* [DESCRIPTION OF THE TASK]:
Two lines in the data below mark the range: the one with "X774Y1364D03*" and the one with "X715Y268D01*". Return both, along with every line between them, exactly.

* [INPUT FOR THIS TASK]:
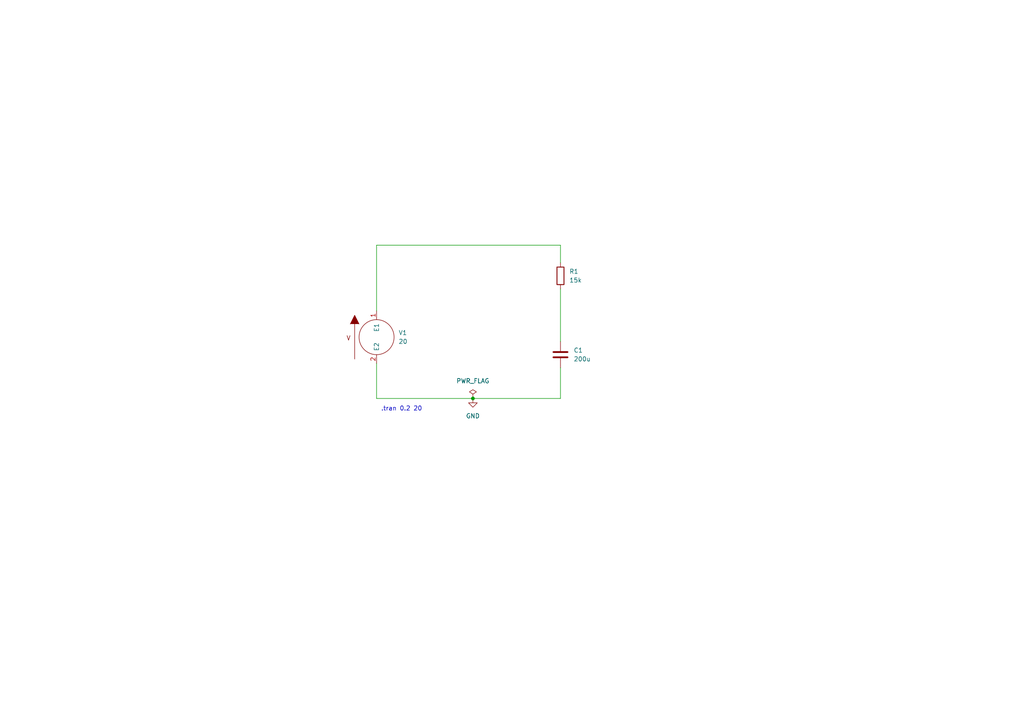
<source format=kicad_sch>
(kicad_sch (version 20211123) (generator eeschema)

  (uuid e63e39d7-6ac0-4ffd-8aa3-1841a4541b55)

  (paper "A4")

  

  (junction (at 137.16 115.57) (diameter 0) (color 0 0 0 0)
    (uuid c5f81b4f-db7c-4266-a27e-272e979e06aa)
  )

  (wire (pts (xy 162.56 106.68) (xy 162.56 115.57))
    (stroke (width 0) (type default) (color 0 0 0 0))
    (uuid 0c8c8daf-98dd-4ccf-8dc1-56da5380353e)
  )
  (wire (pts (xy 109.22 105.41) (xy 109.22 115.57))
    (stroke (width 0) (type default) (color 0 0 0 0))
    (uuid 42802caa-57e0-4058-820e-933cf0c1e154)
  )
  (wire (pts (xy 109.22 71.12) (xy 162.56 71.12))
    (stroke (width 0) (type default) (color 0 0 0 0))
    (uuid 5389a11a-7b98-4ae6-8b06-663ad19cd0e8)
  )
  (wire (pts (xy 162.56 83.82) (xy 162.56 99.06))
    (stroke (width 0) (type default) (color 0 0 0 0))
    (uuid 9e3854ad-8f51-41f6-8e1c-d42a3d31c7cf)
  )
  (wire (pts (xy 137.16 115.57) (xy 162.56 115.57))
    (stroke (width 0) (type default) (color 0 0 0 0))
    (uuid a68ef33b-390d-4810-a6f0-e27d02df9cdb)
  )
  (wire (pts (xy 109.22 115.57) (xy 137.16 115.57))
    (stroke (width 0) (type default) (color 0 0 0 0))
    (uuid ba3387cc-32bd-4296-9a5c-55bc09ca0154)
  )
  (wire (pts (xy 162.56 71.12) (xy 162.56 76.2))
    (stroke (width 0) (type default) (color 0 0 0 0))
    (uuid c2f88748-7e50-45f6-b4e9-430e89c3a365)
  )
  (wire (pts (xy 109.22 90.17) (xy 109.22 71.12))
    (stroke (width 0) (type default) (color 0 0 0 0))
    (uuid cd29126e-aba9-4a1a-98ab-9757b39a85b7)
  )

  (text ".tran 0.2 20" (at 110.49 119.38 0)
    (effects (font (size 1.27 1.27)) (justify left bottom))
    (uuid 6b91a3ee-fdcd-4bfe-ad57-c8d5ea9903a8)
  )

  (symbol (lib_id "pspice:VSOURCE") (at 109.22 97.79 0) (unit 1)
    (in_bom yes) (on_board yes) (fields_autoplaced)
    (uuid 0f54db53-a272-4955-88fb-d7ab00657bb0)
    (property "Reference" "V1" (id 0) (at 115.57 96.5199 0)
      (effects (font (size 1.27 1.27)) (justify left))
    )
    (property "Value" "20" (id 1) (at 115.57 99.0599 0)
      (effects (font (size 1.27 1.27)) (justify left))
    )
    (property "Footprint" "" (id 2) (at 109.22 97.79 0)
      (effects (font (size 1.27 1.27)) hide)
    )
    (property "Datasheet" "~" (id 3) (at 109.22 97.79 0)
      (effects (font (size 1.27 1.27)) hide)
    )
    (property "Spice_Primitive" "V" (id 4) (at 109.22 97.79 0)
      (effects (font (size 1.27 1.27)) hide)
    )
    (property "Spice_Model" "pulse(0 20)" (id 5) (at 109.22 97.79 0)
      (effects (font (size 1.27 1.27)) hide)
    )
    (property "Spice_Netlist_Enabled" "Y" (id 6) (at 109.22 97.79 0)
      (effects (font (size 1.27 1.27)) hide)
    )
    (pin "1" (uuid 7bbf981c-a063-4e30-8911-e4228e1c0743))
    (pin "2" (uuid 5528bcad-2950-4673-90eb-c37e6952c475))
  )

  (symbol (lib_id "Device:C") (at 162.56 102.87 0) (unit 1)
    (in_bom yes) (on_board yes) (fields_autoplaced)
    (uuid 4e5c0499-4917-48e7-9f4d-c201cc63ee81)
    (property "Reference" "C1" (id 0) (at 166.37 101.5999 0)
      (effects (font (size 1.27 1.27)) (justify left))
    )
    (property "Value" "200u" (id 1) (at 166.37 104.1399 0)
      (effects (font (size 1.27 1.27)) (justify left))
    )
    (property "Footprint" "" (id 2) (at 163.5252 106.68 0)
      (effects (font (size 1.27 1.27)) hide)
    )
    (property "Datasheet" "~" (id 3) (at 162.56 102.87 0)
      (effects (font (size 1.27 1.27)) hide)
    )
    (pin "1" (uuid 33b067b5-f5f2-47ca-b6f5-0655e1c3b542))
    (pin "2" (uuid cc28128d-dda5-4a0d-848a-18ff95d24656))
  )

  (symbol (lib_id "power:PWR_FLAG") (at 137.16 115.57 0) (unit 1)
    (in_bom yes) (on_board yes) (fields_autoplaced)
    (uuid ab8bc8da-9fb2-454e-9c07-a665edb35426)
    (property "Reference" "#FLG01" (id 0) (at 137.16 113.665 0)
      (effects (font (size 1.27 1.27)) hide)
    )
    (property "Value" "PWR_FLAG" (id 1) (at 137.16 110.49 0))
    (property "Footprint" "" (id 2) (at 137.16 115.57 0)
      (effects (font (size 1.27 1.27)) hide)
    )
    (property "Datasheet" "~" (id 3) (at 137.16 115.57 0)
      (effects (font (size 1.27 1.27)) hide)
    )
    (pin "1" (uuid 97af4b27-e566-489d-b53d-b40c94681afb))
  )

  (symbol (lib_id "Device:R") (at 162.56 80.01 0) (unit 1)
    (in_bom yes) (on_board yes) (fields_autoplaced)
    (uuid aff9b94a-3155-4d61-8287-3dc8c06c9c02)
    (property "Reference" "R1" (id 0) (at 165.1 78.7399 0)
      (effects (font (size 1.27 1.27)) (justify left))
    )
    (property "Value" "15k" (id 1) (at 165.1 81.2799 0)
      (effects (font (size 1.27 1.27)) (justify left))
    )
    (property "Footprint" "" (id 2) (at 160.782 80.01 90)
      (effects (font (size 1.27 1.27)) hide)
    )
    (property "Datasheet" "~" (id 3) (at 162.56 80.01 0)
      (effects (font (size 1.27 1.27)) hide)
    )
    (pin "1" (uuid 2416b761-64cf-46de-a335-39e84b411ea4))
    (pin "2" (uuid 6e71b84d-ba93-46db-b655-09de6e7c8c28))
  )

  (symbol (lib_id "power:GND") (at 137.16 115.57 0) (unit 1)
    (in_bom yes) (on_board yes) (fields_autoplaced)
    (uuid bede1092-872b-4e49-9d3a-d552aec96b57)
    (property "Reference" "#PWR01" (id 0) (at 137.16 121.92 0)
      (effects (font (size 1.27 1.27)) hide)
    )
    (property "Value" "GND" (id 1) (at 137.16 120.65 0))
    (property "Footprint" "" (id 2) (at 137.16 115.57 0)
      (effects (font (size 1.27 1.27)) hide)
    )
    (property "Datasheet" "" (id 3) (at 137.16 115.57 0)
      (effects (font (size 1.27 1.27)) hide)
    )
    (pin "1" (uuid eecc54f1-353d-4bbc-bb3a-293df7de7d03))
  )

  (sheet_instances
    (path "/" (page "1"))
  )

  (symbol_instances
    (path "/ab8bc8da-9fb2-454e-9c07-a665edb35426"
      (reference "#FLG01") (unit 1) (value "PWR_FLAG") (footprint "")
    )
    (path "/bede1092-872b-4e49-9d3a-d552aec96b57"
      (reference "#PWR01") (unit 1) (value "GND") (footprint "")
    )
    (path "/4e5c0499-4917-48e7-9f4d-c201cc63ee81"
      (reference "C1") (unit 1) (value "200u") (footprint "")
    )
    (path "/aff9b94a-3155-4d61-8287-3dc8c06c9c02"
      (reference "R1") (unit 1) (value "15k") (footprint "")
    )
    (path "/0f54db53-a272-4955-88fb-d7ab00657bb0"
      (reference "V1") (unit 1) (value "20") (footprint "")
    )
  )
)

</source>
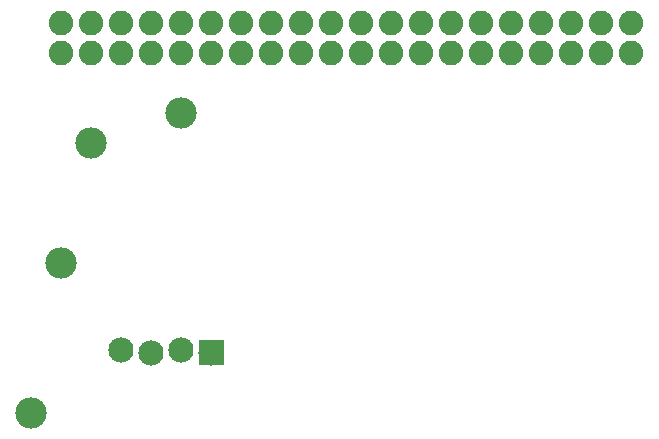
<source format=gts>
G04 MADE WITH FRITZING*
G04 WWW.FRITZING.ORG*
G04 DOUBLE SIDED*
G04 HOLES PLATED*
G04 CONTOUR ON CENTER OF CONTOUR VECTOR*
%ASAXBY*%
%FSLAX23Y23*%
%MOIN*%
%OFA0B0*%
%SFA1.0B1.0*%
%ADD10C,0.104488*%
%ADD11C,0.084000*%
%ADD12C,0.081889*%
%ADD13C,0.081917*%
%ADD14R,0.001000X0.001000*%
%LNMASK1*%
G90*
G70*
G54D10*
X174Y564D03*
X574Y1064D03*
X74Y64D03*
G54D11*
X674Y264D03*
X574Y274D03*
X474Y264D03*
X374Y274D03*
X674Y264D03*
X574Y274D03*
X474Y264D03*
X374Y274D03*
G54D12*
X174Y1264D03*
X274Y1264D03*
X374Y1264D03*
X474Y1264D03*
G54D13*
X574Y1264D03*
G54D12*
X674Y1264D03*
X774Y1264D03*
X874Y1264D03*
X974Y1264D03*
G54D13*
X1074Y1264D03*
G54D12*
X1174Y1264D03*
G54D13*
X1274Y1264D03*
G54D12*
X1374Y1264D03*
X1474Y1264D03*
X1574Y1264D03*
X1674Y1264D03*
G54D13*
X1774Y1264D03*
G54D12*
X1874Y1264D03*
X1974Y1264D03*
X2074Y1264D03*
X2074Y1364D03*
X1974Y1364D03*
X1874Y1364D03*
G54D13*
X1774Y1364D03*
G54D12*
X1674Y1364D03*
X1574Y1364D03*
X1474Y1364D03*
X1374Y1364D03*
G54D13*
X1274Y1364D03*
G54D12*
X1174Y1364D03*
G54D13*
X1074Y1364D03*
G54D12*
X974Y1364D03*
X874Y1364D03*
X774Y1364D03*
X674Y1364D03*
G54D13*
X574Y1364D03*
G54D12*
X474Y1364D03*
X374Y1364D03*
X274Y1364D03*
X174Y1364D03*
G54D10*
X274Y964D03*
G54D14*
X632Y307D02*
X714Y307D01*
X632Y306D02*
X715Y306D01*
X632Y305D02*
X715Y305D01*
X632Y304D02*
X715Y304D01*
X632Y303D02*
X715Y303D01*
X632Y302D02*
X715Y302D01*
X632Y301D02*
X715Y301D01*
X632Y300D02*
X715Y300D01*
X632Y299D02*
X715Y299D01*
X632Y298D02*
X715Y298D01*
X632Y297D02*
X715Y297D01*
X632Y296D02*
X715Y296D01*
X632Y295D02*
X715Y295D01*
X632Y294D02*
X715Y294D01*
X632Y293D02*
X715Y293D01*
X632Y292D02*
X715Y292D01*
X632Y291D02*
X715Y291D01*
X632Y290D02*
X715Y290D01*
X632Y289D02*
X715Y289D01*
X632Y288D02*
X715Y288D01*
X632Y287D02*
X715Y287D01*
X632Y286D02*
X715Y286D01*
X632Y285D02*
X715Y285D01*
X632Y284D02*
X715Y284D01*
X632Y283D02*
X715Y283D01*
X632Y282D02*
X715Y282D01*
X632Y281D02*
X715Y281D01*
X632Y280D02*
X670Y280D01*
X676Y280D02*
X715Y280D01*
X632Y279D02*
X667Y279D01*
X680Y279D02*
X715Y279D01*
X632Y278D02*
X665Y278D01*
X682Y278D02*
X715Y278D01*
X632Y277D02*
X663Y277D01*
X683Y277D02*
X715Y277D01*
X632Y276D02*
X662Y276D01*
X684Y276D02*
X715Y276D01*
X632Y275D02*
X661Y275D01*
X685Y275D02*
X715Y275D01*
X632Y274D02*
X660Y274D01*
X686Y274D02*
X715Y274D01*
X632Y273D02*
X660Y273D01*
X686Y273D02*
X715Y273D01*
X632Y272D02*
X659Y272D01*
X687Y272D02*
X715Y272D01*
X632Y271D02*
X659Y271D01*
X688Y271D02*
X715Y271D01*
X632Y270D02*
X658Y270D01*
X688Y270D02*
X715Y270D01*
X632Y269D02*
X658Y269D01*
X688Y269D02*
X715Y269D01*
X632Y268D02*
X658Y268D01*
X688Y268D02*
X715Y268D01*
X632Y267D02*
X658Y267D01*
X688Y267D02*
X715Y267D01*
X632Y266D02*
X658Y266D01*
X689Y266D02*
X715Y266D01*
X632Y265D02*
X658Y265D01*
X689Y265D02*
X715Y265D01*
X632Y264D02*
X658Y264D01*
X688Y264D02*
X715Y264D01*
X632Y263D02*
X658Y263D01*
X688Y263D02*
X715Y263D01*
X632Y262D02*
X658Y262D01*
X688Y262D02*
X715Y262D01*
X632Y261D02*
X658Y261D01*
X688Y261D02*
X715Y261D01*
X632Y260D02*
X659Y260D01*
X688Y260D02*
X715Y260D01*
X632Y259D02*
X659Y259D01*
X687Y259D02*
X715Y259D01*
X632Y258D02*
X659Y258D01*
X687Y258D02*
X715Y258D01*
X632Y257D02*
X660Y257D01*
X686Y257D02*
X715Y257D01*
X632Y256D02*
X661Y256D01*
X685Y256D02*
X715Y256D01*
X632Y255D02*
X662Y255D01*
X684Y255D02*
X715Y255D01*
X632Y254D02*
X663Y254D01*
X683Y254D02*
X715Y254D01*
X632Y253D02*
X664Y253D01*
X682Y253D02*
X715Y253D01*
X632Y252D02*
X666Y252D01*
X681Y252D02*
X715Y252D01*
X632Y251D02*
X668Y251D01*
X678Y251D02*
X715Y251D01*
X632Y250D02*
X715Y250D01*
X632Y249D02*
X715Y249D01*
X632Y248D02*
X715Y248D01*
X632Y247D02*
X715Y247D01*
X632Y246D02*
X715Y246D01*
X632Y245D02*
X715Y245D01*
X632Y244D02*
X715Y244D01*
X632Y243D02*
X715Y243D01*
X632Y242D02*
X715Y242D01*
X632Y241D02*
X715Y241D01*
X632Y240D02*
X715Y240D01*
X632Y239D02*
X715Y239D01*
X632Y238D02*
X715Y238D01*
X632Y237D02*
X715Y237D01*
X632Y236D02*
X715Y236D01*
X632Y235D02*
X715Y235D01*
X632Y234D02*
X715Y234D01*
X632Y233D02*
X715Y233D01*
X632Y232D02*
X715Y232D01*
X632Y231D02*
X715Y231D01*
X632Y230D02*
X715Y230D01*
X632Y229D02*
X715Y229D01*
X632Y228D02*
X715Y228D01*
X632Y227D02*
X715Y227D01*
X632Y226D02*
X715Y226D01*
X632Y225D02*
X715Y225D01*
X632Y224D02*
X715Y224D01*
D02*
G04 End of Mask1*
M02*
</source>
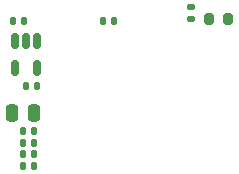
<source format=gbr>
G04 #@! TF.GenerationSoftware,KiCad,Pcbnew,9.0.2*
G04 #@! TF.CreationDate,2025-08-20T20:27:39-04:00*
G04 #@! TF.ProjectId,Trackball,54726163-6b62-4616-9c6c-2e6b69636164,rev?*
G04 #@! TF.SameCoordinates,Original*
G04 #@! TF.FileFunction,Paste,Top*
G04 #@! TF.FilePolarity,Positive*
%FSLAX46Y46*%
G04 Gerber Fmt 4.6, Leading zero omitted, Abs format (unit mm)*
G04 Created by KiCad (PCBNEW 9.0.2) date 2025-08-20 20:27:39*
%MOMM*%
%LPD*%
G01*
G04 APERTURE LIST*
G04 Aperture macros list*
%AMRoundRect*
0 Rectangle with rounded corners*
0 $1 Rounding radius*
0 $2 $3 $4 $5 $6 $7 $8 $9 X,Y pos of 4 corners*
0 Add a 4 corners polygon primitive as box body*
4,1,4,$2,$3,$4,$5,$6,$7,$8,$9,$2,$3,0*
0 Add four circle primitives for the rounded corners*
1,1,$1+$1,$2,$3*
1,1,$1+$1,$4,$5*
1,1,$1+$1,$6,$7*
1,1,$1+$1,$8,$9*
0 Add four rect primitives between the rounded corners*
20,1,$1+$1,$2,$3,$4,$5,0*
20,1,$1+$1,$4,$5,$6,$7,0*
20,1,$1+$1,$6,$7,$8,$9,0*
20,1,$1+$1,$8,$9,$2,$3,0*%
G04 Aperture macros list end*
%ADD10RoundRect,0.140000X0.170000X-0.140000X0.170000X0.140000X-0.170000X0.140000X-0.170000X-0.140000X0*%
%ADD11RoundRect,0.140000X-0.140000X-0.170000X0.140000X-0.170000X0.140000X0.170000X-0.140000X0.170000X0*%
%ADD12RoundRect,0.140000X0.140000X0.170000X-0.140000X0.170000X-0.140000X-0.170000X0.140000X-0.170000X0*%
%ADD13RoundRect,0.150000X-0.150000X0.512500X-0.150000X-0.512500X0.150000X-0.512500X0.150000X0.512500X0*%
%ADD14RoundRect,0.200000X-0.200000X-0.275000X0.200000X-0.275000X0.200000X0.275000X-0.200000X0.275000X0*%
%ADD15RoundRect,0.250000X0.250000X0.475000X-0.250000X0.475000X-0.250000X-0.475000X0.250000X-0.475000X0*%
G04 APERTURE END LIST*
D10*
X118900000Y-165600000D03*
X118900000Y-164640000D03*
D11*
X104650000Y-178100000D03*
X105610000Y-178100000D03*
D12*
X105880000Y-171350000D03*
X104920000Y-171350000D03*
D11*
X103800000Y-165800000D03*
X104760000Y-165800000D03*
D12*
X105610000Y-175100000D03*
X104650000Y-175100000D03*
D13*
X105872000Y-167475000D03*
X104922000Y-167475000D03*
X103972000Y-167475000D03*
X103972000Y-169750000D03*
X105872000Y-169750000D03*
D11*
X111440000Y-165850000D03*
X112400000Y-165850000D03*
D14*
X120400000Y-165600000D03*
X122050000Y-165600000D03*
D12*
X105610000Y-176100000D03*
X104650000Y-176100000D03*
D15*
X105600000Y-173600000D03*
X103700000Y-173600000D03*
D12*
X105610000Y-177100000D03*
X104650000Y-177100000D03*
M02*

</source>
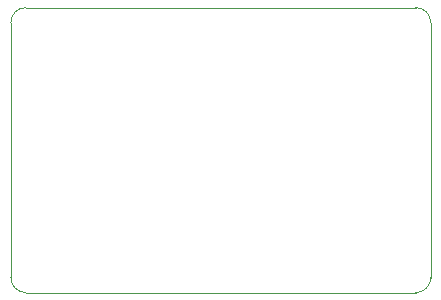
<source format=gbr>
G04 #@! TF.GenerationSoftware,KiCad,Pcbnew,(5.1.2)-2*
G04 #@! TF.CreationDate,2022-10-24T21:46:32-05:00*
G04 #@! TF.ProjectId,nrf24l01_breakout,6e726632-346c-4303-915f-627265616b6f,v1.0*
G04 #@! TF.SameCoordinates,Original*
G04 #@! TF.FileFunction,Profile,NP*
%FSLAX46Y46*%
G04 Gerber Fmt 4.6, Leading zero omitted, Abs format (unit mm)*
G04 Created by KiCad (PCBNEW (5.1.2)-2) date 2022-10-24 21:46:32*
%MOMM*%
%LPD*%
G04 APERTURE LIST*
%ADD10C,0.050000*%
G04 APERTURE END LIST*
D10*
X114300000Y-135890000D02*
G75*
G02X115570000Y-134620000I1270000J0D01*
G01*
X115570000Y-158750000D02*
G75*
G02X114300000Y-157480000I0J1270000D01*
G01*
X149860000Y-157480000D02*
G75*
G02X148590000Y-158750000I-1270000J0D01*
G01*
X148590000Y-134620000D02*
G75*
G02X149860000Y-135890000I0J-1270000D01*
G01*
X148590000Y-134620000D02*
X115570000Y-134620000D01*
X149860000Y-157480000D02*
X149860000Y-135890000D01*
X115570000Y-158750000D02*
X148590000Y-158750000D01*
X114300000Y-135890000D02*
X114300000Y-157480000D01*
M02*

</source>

* [WRITTEN RESPONSE]:
X774Y1364D03*
X674Y1364D03*
G54D13*
X574Y1364D03*
G54D12*
X474Y1364D03*
X374Y1364D03*
X274Y1364D03*
X174Y1364D03*
G54D10*
X274Y964D03*
G54D14*
X632Y307D02*
X714Y307D01*
X632Y306D02*
X715Y306D01*
X632Y305D02*
X715Y305D01*
X632Y304D02*
X715Y304D01*
X632Y303D02*
X715Y303D01*
X632Y302D02*
X715Y302D01*
X632Y301D02*
X715Y301D01*
X632Y300D02*
X715Y300D01*
X632Y299D02*
X715Y299D01*
X632Y298D02*
X715Y298D01*
X632Y297D02*
X715Y297D01*
X632Y296D02*
X715Y296D01*
X632Y295D02*
X715Y295D01*
X632Y294D02*
X715Y294D01*
X632Y293D02*
X715Y293D01*
X632Y292D02*
X715Y292D01*
X632Y291D02*
X715Y291D01*
X632Y290D02*
X715Y290D01*
X632Y289D02*
X715Y289D01*
X632Y288D02*
X715Y288D01*
X632Y287D02*
X715Y287D01*
X632Y286D02*
X715Y286D01*
X632Y285D02*
X715Y285D01*
X632Y284D02*
X715Y284D01*
X632Y283D02*
X715Y283D01*
X632Y282D02*
X715Y282D01*
X632Y281D02*
X715Y281D01*
X632Y280D02*
X670Y280D01*
X676Y280D02*
X715Y280D01*
X632Y279D02*
X667Y279D01*
X680Y279D02*
X715Y279D01*
X632Y278D02*
X665Y278D01*
X682Y278D02*
X715Y278D01*
X632Y277D02*
X663Y277D01*
X683Y277D02*
X715Y277D01*
X632Y276D02*
X662Y276D01*
X684Y276D02*
X715Y276D01*
X632Y275D02*
X661Y275D01*
X685Y275D02*
X715Y275D01*
X632Y274D02*
X660Y274D01*
X686Y274D02*
X715Y274D01*
X632Y273D02*
X660Y273D01*
X686Y273D02*
X715Y273D01*
X632Y272D02*
X659Y272D01*
X687Y272D02*
X715Y272D01*
X632Y271D02*
X659Y271D01*
X688Y271D02*
X715Y271D01*
X632Y270D02*
X658Y270D01*
X688Y270D02*
X715Y270D01*
X632Y269D02*
X658Y269D01*
X688Y269D02*
X715Y269D01*
X632Y268D02*
X658Y268D01*
X688Y268D02*
X715Y268D01*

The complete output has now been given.